Experiments confirm that Zeno was right. Scientists proved what in the world of quantum physics is equivalent to demonstrating that a watched pot doesn't boil. This behavior -- the "quantum Zeno effect" −- turns out to be a function of observation. "It seems," said Peter Coveney, "that the act of looking at an atom prevents it from changing." Theoretically, by the tenets of the Zeno effect, if a nuclear bomb were watched intently enough, it wouldn't explode, that is, if you could keep checking its atoms every million trillionth of a second.

Bizarre? It's hard to believe the Zeno effect is real. The problem lies not in the experiments, but in our way of thinking, in our failure to accept the evidence. While it's true Zeno's paradox can be "explained" through the application of sophisticated mathematical concepts, mathematics is just a way to quantify phenomena and shouldn't be considered a replacement for it. The Zeno effect is a fact. The uncertainty principle is a fact. Biocentrism is the only humanly comprehensible way to explain them (quantum phenomena are only 'weird' in the context of the existing paradigm).

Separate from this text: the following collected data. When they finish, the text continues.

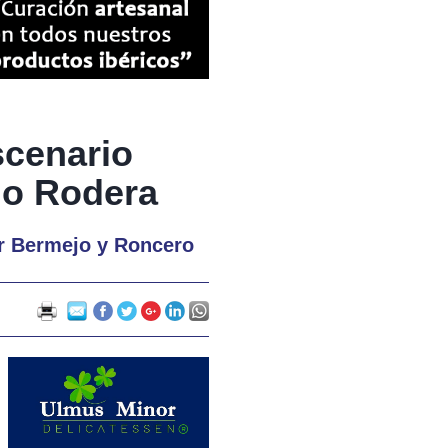
scenario
do Rodera
por Bermejo y Roncero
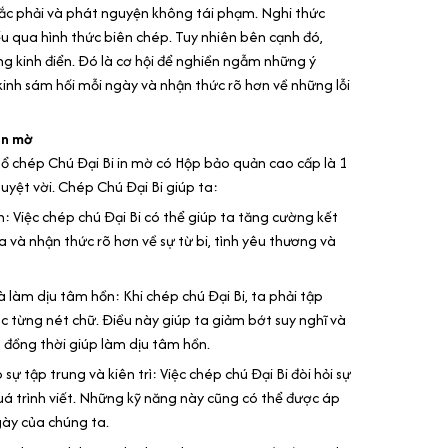
ắc phải và phát nguyện không tái phạm. Nghi thức
ếu qua hình thức biên chép. Tuy nhiên bên cạnh đó,
ng kinh điển. Đó là cơ hội để nghiền ngẫm những ý
kinh sám hối mỗi ngày và nhận thức rõ hơn về những lỗi
 in mờ
Sổ chép Chú Đại Bi in mờ có Hộp bảo quản cao cấp là 1
tuyệt vời. Chép Chú Đại Bi giúp ta:
h: Việc chép chú Đại Bi có thể giúp ta tăng cường kết
a và nhận thức rõ hơn về sự từ bi, tình yêu thương và
à làm dịu tâm hồn: Khi chép chú Đại Bi, ta phải tập
ác từng nét chữ. Điều này giúp ta giảm bớt suy nghĩ và
, đồng thời giúp làm dịu tâm hồn.
ự tập trung và kiên trì: Việc chép chú Đại Bi đòi hỏi sự
quá trình viết. Những kỹ năng này cũng có thể được áp
ày của chúng ta.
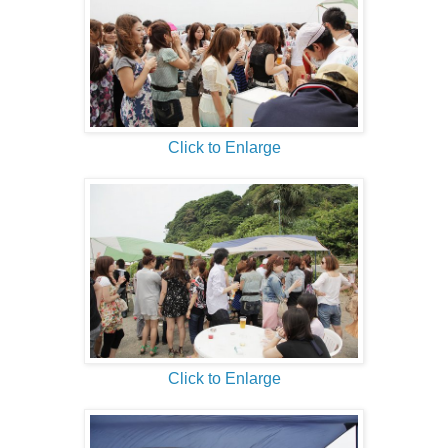
Click to Enlarge
Click to Enlarge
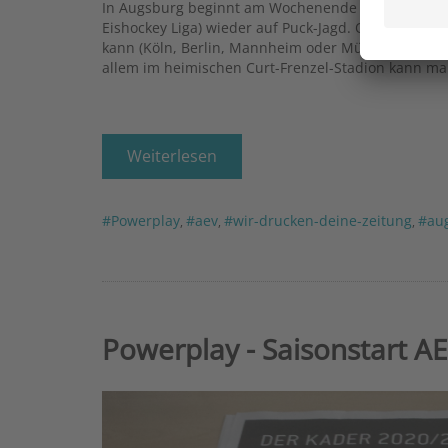
In Augsburg beginnt am Wochenende wieder die „he
Eishockey Liga) wieder auf Puck-Jagd. Obwohl der 
kann (Köln, Berlin, Mannheim oder München) hält d
allem im heimischen Curt-Frenzel-Stadion kann man
Weiterlesen
#Powerplay
#aev
#wir-drucken-deine-zeitung
#au
,
,
,
Powerplay - Saisonstart A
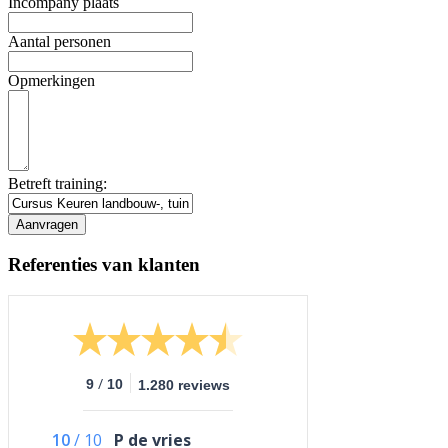
Incompany plaats
Aantal personen
Opmerkingen
Betreft training:
Referenties van klanten
/
9
10
1.280 reviews
10
/
10
P de vries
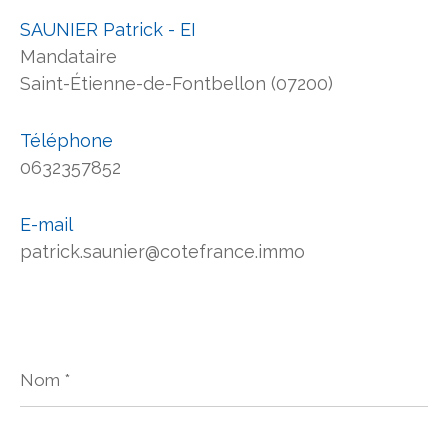
SAUNIER Patrick - EI
Mandataire
Saint-Étienne-de-Fontbellon (07200)
Téléphone
0632357852
E-mail
patrick.saunier@cotefrance.immo
Nom
*
Prénom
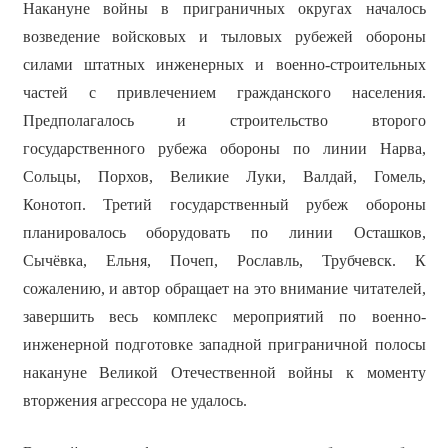
Накануне войны в приграничных округах началось
возведение войсковых и тыловых рубежей обороны
силами штатных инженерных и военно-строительных
частей с привлечением гражданского населения.
Предполагалось и строительство второго
государственного рубежа обороны по линии Нарва,
Сольцы, Порхов, Великие Луки, Валдай, Гомель,
Конотоп. Третий государственный рубеж обороны
планировалось оборудовать по линии Осташков,
Сычёвка, Ельня, Почеп, Рославль, Трубчевск. К
сожалению, и автор обращает на это внимание читателей,
завершить весь комплекс мероприятий по военно-
инженерной подготовке западной приграничной полосы
накануне Великой Отечественной войны к моменту
вторжения агрессора не удалось.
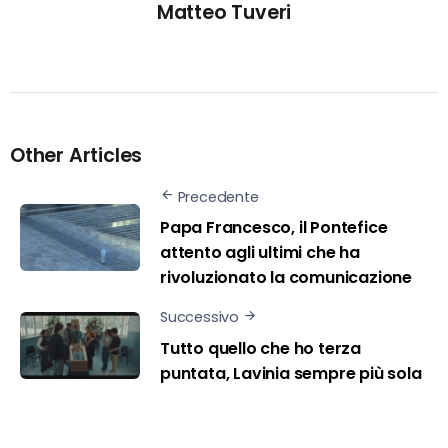
Matteo Tuveri
Other Articles
Precedente
Papa Francesco, il Pontefice
attento agli ultimi che ha
rivoluzionato la comunicazione
Successivo
Tutto quello che ho terza
puntata, Lavinia sempre più sola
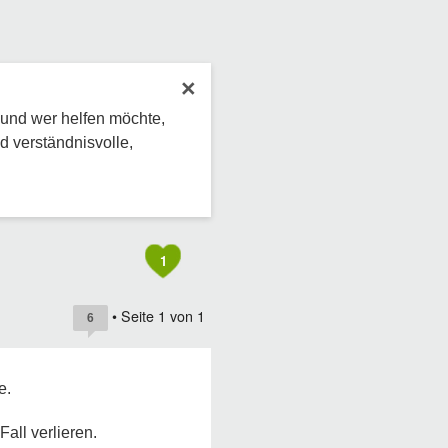
×
 und wer helfen möchte,
d verständnisvolle,
1
• Seite
1
von
1
6
e.
all verlieren.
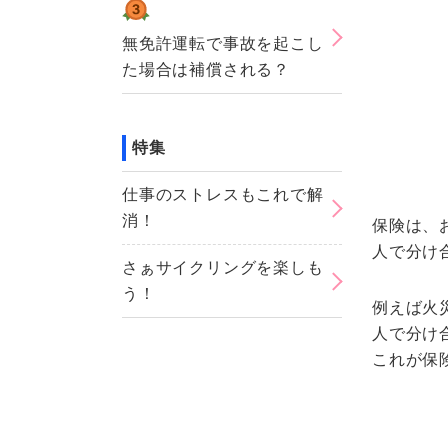
無免許運転で事故を起こし
た場合は補償される？
特集
仕事のストレスもこれで解
消！
保険は、
人で分け
さぁサイクリングを楽しも
う！
例えば火災
人で分け合
これが保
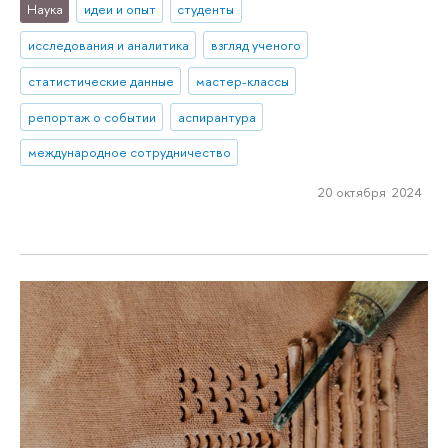
Наука
идеи и опыт
студенты
исследования и аналитика
взгляд ученого
статистические данные
мастер-классы
репортаж о событии
аспирантура
международное сотрудничество
20 октября 2024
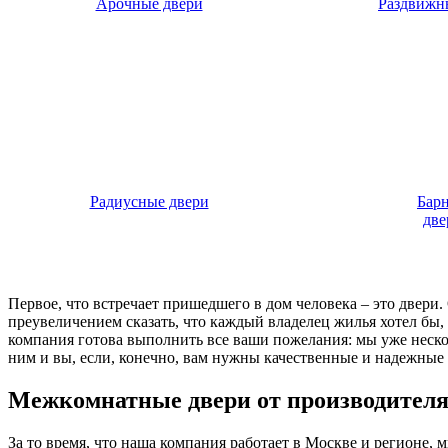
Арочные двери
Раздвижн
Радиусные двери
Бар
две
Первое, что встречает пришедшего в дом человека – это двери
преувеличением сказать, что каждый владелец жилья хотел бы
компания готова выполнить все ваши пожелания: мы уже нескол
ним и вы, если, конечно, вам нужны качественные и надежные 
Межкомнатные двери от производител
За то время, что наша компания работает в Москве и регионе,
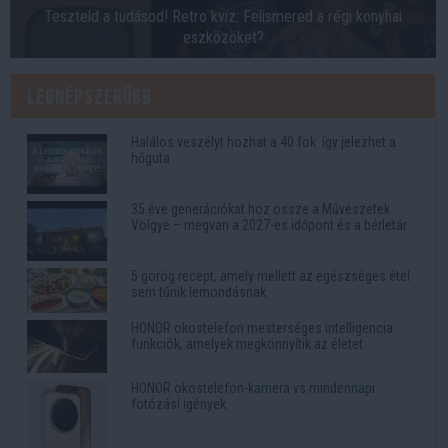
Teszteld a tudásod! Retro kvíz: Felismered a régi konyhai
eszközöket?
Legnépszerűbb
Halálos veszélyt hozhat a 40 fok: így jelezhet a
hőguta
35 éve generációkat hoz össze a Művészetek
Völgye – megvan a 2027-es időpont és a bérletár
5 görög recept, amely mellett az egészséges étel
sem tűnik lemondásnak
HONOR okostelefon mesterséges intelligencia
funkciók, amelyek megkönnyítik az életet
HONOR okostelefon-kamera vs mindennapi
fotózási igények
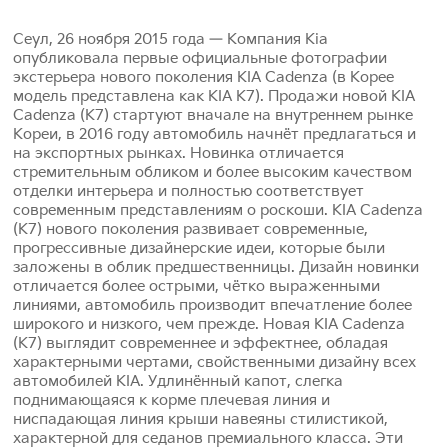
Сеул, 26 ноября 2015 года — Компания Kia
опубликовала первые официальные фотографии
экстерьера нового поколения KIA Cadenza (в Корее
модель представлена как KIA K7). Продажи новой KIA
Cadenza (K7) стартуют вначале на внутреннем рынке
Кореи, в 2016 году автомобиль начнёт предлагаться и
на экспортных рынках. Новинка отличается
стремительным обликом и более высоким качеством
отделки интерьера и полностью соответствует
современным представлениям о роскоши. KIA Cadenza
(K7) нового поколения развивает современные,
прогрессивные дизайнерские идеи, которые были
заложены в облик предшественницы. Дизайн новинки
отличается более острыми, чётко выраженными
линиями, автомобиль производит впечатление более
широкого и низкого, чем прежде. Новая KIA Cadenza
(K7) выглядит современнее и эффектнее, обладая
характерными чертами, свойственными дизайну всех
автомобилей KIA. Удлинённый капот, слегка
поднимающаяся к корме плечевая линия и
ниспадающая линия крыши навеяны стилистикой,
характерной для седанов премиального класса. Эти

Time is the glue that holds the world together. Without rules to relate one frame (the "past") with the next frame (the 'present') there could be no motion -- indeed, life couldn't exist. When asked if he believed in God, Einstein replied "There must be something behind the energy." Indeed, that something is the mind. At the most irreducible level, space and time are defined by electromagnetic energy (E=mc2 tells us that all matter is made up of energy). The electric component generates a magnetic field, leapfrogging through space (at the speed of light) via a mathematical relationship that infuses temporal information into the bottom of the world.